Passage:

☆ ☆ ☆

Which pattern occurs the most in a matrix - R (UPDATE)

UPDATE 2
*I've added some code (and explanation) I wrote myself at the end of this question, this is however a suboptimal solution (both in coding efficiency as resulting output) but kind of manages to make a selection of items that adhere to the constraints. If you have any ideas on how to improve it (again both in efficiency as resulting output) please let me know.
1. Updated Post
Please look below for the initial question and sample code. Thx to alexis_laz his answer the problem was solved for a small number of items. However when the number of items becomes to large the combn function in R cannot calculate it anymore because of the invalid 'ncol' value (too large or NA) error. Since my dataset has indeed a lot of items, I was wondering whether replacing some of his code (shown after this) with C++ provides a solution to this, and if this is the case what code I should use for this? Tnx!
This is the code as provided by alexis_laz;
ff = function(x, No_items, No_persons)
{
do.call(rbind,
lapply(No_items:ncol(x),
function(n) {
col_combs = combn(seq_len(ncol(x)), n, simplify = F)
persons = lapply(col_combs, function(j) rownames(x)[rowSums(x[, j, drop = F]) == n])
keep = unlist(lapply(persons, function(z) length(z) >= No_persons))
data.frame(persons = unlist(lapply(persons[keep], paste, collapse = ", ")),
items = unlist(lapply(col_combs[keep], function(z) paste(colnames(x)[z], collapse = ", "))))
}))
}
2. Initial Post
Currently I'm working on a set of data coming from adaptive measurement, which means that not all persons have made all of the same items. For my analysis however I need a dataset that contains only items that have been made by all persons (or a subset of these persons).
I have a matrix object in R with rows = persons (100000), and columns = items(220), and a 1 in a cell if the person has made the item and a 0 if the person has not made the item.
How can I use R to determine which combination of at least 15 items, is made by the highest amount of persons?
Hopefully the question is clear (if not please ask me for more details and I will gladly provide those).
Tnx in advance.
Joost
Edit:
Below is a sample matrix with the items (A:E) as columns and persons (1:5) as rows.
mat <- matrix(c(1,1,1,0,0,1,1,0,1,1,1,1,1,0,1,0,1,1,0,0,1,1,1,1,0),5,5,byrow=T)
colnames(mat) <- c("A","B","C","D","E")
rownames(mat) <- 1:5
> mat
A B C D E
"1" 1 1 1 0 0
"2" 1 1 0 1 1
"3" 1 1 1 0 1
"4" 0 1 1 0 0
"5" 1 1 1 1 0
mat[1,1] = 1 means that person 1 has given a response to item 1.
Now (in this example) I'm interested in finding out which set of at least 3 items is made by at least 3 people. So here I can just go through all possible combinations of 3, 4 and 5 items to check how many people have a 1 in the matrix for each item in a combination.
This will result in me choosing the item combination A, B and C, since it is the only combination of items that has been made by 3 people (namely persons 1, 3 and 5).

☆ ☆ ☆

Source data:
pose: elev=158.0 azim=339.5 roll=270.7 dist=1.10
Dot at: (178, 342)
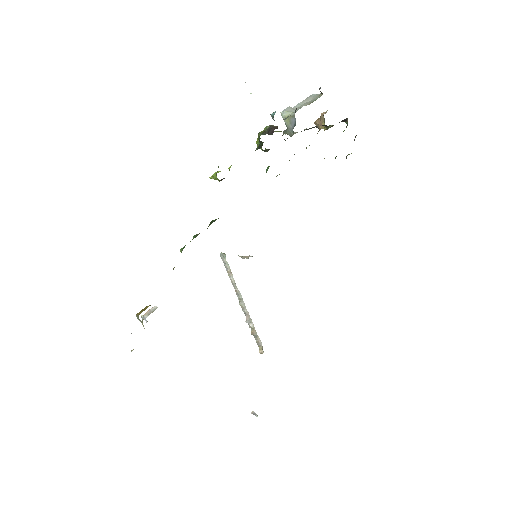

☆ ☆ ☆

Objectives:
A. Echo the R matrix post from "persons = lapply(col_combs, function(j)" up to and including "amount of persons?".
B. According to the R matrix post, how many persons and how many items does the full data matrix contain?
C. Based on the R matrix post, why does the poster ask whether part of the supplied code could be replaced with C++?

Responses per task:
A.
persons = lapply(col_combs, function(j) rownames(x)[rowSums(x[, j, drop = F]) == n])
keep = unlist(lapply(persons, function(z) length(z) >= No_persons))
data.frame(persons = unlist(lapply(persons[keep], paste, collapse = ", ")),
items = unlist(lapply(col_combs[keep], function(z) paste(colnames(x)[z], collapse = ", "))))
}))
}
2. Initial Post
Currently I'm working on a set of data coming from adaptive measurement, which means that not all persons have made all of the same items. For my analysis however I need a dataset that contains only items that have been made by all persons (or a subset of these persons).
I have a matrix object in R with rows = persons (100000), and columns = items(220), and a 1 in a cell if the person has made the item and a 0 if the person has not made the item.
How can I use R to determine which combination of at least 15 items, is made by the highest amount of persons?

B. It contains 100000 persons as rows and 220 items as columns.

C. When the number of items becomes too large, the combn function in R can no longer calculate the combinations and produces an "invalid 'ncol' value (too large or NA)" error. The poster's dataset has a great many items, so C++ is raised as a possible way around this failure.